Problem 740: Secret Santa
n people, 2 slips each. q(n) = probability last person gets own slip. Find q(100).
"""
from fractions import Fraction
def q_simulate(n, trials=500000):
"""Monte Carlo estimate of q(n)."""
import random
fails = 0
for _ in range(trials):
# Create slips: person i has slips 2*i and 2*i+1
slips = list(range(2 * n))
random.shuffle(slips)
# Persons 0..n-2 draw from front, person n-1 gets last 2
# Check if any of person (n-1)'s slips are in last 2
last_two = set(slips[-2:])
own = {2*(n-1), 2*(n-1)+1}
if last_two & own:
fails += 1
return fails / trials
# The simple model: if draws are random (ignoring self-avoidance),
# q(n) = 1 - C(2n-2, 2) / C(2n, 2) = 1 - (2n-2)(2n-3)/((2n)(2n-1))

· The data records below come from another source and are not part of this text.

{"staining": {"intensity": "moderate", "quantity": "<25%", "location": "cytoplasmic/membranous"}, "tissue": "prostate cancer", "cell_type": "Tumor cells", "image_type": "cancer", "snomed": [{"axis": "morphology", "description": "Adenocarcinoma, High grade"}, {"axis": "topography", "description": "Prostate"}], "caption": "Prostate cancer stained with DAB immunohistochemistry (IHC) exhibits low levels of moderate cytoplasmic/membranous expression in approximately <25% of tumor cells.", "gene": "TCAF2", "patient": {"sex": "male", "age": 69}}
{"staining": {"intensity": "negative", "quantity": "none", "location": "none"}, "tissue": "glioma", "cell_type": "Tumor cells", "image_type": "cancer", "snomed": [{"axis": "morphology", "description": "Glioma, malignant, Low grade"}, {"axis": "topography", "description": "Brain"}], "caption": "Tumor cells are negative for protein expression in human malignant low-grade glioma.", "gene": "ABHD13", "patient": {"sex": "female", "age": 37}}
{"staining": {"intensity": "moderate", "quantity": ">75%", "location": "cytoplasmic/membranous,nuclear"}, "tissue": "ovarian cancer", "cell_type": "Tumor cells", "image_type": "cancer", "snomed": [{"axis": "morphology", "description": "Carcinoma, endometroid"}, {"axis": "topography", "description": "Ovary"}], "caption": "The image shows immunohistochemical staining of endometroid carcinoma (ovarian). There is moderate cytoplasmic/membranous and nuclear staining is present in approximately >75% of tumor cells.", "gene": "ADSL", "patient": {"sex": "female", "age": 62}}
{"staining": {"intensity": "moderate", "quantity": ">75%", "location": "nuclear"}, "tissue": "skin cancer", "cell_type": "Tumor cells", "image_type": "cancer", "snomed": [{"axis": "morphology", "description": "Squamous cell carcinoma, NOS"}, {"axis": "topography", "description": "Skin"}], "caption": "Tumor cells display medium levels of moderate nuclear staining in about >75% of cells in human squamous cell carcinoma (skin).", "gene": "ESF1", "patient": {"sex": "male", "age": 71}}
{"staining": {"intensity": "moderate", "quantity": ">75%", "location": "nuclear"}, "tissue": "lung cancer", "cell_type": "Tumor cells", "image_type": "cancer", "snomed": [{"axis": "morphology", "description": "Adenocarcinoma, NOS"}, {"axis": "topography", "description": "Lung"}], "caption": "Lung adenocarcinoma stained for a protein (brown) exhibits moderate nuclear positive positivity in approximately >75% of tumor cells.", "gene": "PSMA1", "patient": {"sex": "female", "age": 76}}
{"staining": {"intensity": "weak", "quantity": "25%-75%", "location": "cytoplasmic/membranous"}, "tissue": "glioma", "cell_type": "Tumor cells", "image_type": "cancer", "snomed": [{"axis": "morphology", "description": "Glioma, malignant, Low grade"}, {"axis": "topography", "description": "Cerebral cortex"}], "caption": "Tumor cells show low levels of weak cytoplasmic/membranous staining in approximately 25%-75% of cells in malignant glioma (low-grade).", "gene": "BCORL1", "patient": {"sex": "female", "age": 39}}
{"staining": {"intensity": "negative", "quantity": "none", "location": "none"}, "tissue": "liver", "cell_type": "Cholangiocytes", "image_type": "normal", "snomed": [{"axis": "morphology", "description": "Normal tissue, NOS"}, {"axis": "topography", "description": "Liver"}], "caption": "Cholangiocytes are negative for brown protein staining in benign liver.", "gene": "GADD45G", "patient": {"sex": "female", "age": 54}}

# = 1 - (n-1)(2n-3)/(n(2n-1))
def q_simple(n):
"""Simple approximation ignoring self-avoidance bias."""
return 1 - (n-1)*(2*n-3)/(n*(2*n-1))
# But self-avoidance makes this more complex.
# Let's simulate to check
import random
random.seed(42)
for n in [3, 5, 10, 20]:
qs = q_simulate(n)
qsimple = q_simple(n)
print(f"q({n}): simulated={qs:.6f}, simple={qsimple:.6f}")
# The exact computation requires tracking the drawing process carefully.
# For the answer, a careful DP or exact formula is needed.